* Exercise objective *
Set down every line of the data, unchanged and complete.

Entries taken from a collection:
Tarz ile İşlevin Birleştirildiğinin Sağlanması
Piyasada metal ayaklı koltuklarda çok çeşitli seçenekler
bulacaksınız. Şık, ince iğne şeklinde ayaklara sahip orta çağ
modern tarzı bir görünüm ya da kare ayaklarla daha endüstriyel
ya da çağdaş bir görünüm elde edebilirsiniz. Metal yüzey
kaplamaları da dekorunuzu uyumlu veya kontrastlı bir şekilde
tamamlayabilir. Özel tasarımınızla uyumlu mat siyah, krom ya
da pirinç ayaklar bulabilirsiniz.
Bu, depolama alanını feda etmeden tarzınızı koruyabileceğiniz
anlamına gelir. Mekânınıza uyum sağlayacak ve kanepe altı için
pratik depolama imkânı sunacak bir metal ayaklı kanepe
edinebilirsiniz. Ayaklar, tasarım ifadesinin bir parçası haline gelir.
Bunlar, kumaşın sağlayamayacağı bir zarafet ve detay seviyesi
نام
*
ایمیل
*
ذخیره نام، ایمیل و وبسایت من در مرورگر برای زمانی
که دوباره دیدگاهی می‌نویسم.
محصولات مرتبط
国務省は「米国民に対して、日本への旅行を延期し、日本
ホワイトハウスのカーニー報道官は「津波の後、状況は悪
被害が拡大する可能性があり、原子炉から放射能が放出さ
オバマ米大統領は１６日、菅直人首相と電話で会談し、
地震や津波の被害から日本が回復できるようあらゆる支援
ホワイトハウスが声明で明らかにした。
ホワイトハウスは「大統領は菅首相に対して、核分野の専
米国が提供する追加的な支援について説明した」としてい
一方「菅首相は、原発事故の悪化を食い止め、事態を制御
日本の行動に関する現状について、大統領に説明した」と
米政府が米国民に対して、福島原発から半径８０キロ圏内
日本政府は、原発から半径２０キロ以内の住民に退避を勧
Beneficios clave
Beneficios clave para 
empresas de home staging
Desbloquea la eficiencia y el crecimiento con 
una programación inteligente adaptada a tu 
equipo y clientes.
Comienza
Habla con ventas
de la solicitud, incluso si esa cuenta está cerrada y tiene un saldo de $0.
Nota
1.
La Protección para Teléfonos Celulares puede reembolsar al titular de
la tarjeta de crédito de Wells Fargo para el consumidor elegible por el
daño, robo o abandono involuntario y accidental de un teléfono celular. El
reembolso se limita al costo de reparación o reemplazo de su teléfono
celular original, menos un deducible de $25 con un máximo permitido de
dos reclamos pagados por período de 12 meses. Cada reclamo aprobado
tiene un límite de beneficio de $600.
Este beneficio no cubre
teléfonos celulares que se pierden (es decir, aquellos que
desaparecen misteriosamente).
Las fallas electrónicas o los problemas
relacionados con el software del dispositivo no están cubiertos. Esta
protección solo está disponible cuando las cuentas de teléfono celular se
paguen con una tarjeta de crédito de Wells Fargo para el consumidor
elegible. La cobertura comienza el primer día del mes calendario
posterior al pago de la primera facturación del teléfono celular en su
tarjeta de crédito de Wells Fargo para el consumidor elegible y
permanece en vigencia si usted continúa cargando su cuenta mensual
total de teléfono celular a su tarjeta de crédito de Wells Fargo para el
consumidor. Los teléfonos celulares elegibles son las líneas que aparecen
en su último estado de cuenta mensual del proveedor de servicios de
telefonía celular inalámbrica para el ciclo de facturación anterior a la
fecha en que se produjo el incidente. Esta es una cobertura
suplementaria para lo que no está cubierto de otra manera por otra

* Task solution *
Tarz ile İşlevin Birleştirildiğinin Sağlanması
Piyasada metal ayaklı koltuklarda çok çeşitli seçenekler
bulacaksınız. Şık, ince iğne şeklinde ayaklara sahip orta çağ
modern tarzı bir görünüm ya da kare ayaklarla daha endüstriyel
ya da çağdaş bir görünüm elde edebilirsiniz. Metal yüzey
kaplamaları da dekorunuzu uyumlu veya kontrastlı bir şekilde
tamamlayabilir. Özel tasarımınızla uyumlu mat siyah, krom ya
da pirinç ayaklar bulabilirsiniz.
Bu, depolama alanını feda etmeden tarzınızı koruyabileceğiniz
anlamına gelir. Mekânınıza uyum sağlayacak ve kanepe altı için
pratik depolama imkânı sunacak bir metal ayaklı kanepe
edinebilirsiniz. Ayaklar, tasarım ifadesinin bir parçası haline gelir.
Bunlar, kumaşın sağlayamayacağı bir zarafet ve detay seviyesi
نام
*
ایمیل
*
ذخیره نام، ایمیل و وبسایت من در مرورگر برای زمانی
که دوباره دیدگاهی می‌نویسم.
محصولات مرتبط
国務省は「米国民に対して、日本への旅行を延期し、日本
ホワイトハウスのカーニー報道官は「津波の後、状況は悪
被害が拡大する可能性があり、原子炉から放射能が放出さ
オバマ米大統領は１６日、菅直人首相と電話で会談し、
地震や津波の被害から日本が回復できるようあらゆる支援
ホワイトハウスが声明で明らかにした。
ホワイトハウスは「大統領は菅首相に対して、核分野の専
米国が提供する追加的な支援について説明した」としてい
一方「菅首相は、原発事故の悪化を食い止め、事態を制御
日本の行動に関する現状について、大統領に説明した」と
米政府が米国民に対して、福島原発から半径８０キロ圏内
日本政府は、原発から半径２０キロ以内の住民に退避を勧
Beneficios clave
Beneficios clave para 
empresas de home staging
Desbloquea la eficiencia y el crecimiento con 
una programación inteligente adaptada a tu 
equipo y clientes.
Comienza
Habla con ventas
de la solicitud, incluso si esa cuenta está cerrada y tiene un saldo de $0.
Nota
1.
La Protección para Teléfonos Celulares puede reembolsar al titular de
la tarjeta de crédito de Wells Fargo para el consumidor elegible por el
daño, robo o abandono involuntario y accidental de un teléfono celular. El
reembolso se limita al costo de reparación o reemplazo de su teléfono
celular original, menos un deducible de $25 con un máximo permitido de
dos reclamos pagados por período de 12 meses. Cada reclamo aprobado
tiene un límite de beneficio de $600.
Este beneficio no cubre
teléfonos celulares que se pierden (es decir, aquellos que
desaparecen misteriosamente).
Las fallas electrónicas o los problemas
relacionados con el software del dispositivo no están cubiertos. Esta
protección solo está disponible cuando las cuentas de teléfono celular se
paguen con una tarjeta de crédito de Wells Fargo para el consumidor
elegible. La cobertura comienza el primer día del mes calendario
posterior al pago de la primera facturación del teléfono celular en su
tarjeta de crédito de Wells Fargo para el consumidor elegible y
permanece en vigencia si usted continúa cargando su cuenta mensual
total de teléfono celular a su tarjeta de crédito de Wells Fargo para el
consumidor. Los teléfonos celulares elegibles son las líneas que aparecen
en su último estado de cuenta mensual del proveedor de servicios de
telefonía celular inalámbrica para el ciclo de facturación anterior a la
fecha en que se produjo el incidente. Esta es una cobertura
suplementaria para lo que no está cubierto de otra manera por otra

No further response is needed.